Stored data entries:
-- -- --
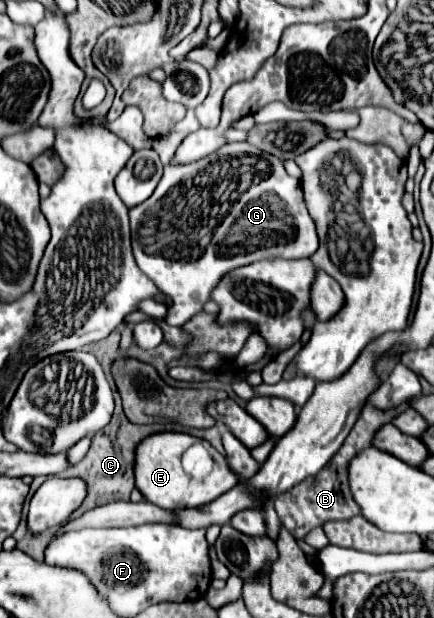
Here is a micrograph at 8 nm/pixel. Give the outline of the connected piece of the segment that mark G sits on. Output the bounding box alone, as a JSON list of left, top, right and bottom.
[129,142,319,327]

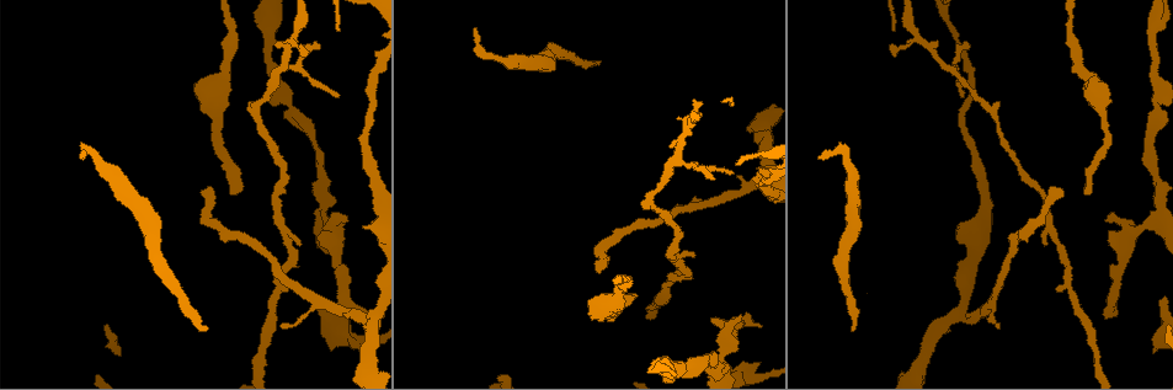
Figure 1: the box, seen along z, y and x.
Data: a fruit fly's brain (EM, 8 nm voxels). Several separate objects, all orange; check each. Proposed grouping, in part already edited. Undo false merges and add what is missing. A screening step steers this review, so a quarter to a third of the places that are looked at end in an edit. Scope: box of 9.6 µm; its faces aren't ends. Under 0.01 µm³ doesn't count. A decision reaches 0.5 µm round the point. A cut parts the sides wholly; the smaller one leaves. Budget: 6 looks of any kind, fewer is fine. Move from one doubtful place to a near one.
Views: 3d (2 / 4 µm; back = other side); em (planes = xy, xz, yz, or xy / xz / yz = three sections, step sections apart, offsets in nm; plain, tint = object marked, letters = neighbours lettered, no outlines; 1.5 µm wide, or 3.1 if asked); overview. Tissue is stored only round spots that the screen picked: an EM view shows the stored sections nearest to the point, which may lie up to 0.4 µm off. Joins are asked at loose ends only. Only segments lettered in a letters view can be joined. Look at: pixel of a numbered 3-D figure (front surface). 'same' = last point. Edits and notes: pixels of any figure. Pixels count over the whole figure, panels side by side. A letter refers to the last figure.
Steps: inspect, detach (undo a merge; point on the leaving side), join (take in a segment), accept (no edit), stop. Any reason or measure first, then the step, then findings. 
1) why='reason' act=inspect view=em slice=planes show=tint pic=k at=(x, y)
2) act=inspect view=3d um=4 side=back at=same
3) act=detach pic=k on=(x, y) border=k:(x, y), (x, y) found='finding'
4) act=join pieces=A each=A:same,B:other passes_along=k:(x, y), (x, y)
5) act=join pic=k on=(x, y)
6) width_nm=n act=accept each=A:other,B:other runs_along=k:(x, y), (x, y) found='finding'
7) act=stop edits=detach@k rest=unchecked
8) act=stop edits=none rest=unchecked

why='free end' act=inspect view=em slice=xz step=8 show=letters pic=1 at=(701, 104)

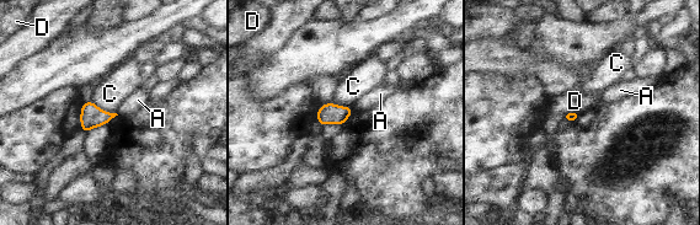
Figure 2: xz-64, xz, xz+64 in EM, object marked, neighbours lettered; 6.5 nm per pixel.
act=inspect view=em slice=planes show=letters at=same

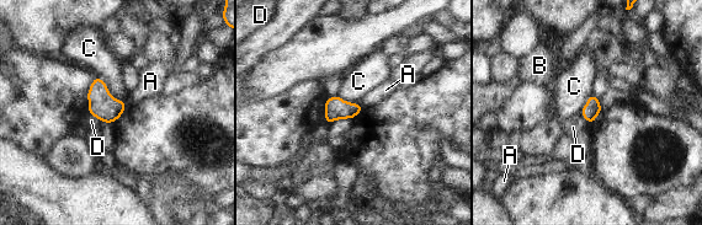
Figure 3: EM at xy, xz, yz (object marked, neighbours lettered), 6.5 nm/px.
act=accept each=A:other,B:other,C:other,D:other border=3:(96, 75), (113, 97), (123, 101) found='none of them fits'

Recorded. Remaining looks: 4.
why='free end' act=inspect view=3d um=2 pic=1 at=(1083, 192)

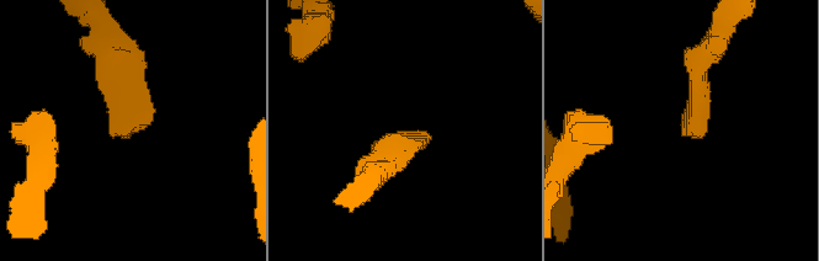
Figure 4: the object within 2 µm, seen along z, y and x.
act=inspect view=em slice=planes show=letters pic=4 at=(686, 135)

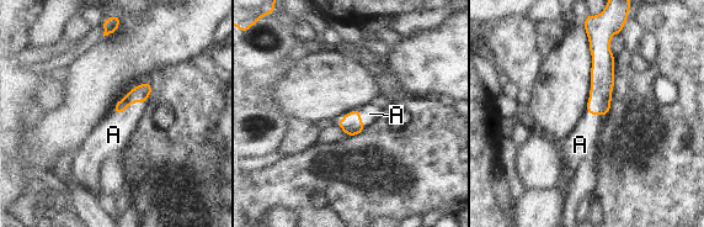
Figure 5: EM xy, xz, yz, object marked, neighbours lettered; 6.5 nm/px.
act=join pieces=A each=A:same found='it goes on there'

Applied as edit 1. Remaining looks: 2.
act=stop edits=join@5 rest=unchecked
-- -- --
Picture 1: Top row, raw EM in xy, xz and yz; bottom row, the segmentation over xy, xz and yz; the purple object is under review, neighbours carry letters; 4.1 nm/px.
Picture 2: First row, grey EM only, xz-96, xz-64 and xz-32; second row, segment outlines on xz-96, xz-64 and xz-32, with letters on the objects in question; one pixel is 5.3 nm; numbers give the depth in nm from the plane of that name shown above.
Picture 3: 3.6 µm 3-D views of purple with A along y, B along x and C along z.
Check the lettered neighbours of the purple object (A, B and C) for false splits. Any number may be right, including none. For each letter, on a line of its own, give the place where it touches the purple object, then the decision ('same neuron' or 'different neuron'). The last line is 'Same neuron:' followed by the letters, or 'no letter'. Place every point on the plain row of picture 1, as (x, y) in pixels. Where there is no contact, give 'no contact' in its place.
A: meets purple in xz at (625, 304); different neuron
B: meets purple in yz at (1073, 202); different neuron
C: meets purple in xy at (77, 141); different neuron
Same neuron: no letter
-- -- --
ABOUT THIS TASK:
How would the lines above read from the one with "Here is a micrograph" to the one with "Figure 1: the box, seen along z, y and x.", inclusive, with no pictures? Write them out exactly.

OUTPUT OF THE TASK:
Here is a micrograph at 8 nm/pixel. Give the outline of the connected piece of the segment that mark G sits on. Output the bounding box alone, as a JSON list of left, top, right and bottom.
[129,142,319,327]

Figure 1: the box, seen along z, y and x.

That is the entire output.